Even though the average net salary is 487 euro, it is calculated by including all the top managers' wages and the usually higher Budapest figures. Therefore a typical Hungarian disposable income is more like 350 euro - and it's even less in the rural areas: lots of workers don't make more than 260 euro a month and this is still higher than the minimum wage which is around 220 euro at the moment. Believe it or not, most people have learned to live with it. No restaurants, summer vacation or new shoes. This has been going on for decades - you can imagine the dire need for changing these circumstances. There's no way the vast majority of these people would say no to this.

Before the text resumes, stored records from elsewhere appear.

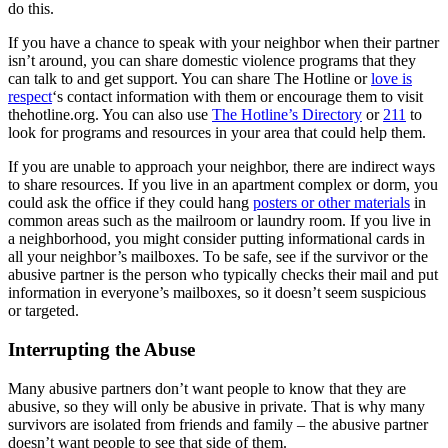
do this.
If you have a chance to speak with your neighbor when their partner
isn’t around, you can share domestic violence programs that they
can talk to and get support. You can share The Hotline or
love is
respect
‘s contact information with them or encourage them to visit
thehotline.org. You can also use
The Hotline’s Directory
or
211
to
look for programs and resources in your area that could help them.
If you are unable to approach your neighbor, there are indirect ways
to share resources. If you live in an apartment complex or dorm, you
could ask the office if they could hang
posters or other materials
in
common areas such as the mailroom or laundry room. If you live in
a neighborhood, you might consider putting informational cards in
all your neighbor’s mailboxes. To be safe, see if the survivor or the
abusive partner is the person who typically checks their mail and put
information in everyone’s mailboxes, so it doesn’t seem suspicious
or targeted.
Interrupting the Abuse
Many abusive partners don’t want people to know that they are
abusive, so they will only be abusive in private. That is why many
survivors are isolated from friends and family – the abusive partner
doesn’t want people to see that side of them.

Now we need of course, because we believe in democracy, to hear the voices of those who rage at giving up independence. This is quite understandable and not necessarily a bad thing. You have to make a decision that is irrevocable and from that point you rely only on someone you don't even know. But. And this is a big but. It is ok to worry about losing something only when you indeed have that something. Hungary's independence is mostly virtual. Not because it is part of the EU but because it is the country's only chance. If there are no options, if you cannot make it on your own, it may still not be dependency legally, but sure it is in practice. The age we live in is given. The culture and the principles of life in Europe are given (and more or less mutual). And it costs. You need a certain amount of money to maintain this life. And let's face it: ordinary needs of the Western civilization in most cases are luxury in the post-communist countries. Some of them have been doing really well for a while, but even their situation is worrying. The chance to reach the EU-average purchasing power anytime soon is equal to zero. Hungary has about 10 million inhabitants of which only 1.8 million are getting paid from the market (the others are public servants) and many of them are employed by foreign companies so there's really no reason to worry about losing independence as it has already been lost.

Joining the Kingdom of the Netherlands would solve most of these issues, also the Dutch will be given the chance to make the best out of a territory that is literally a promise land but has so far been abused by unworthy leaders. Time to get rid of them.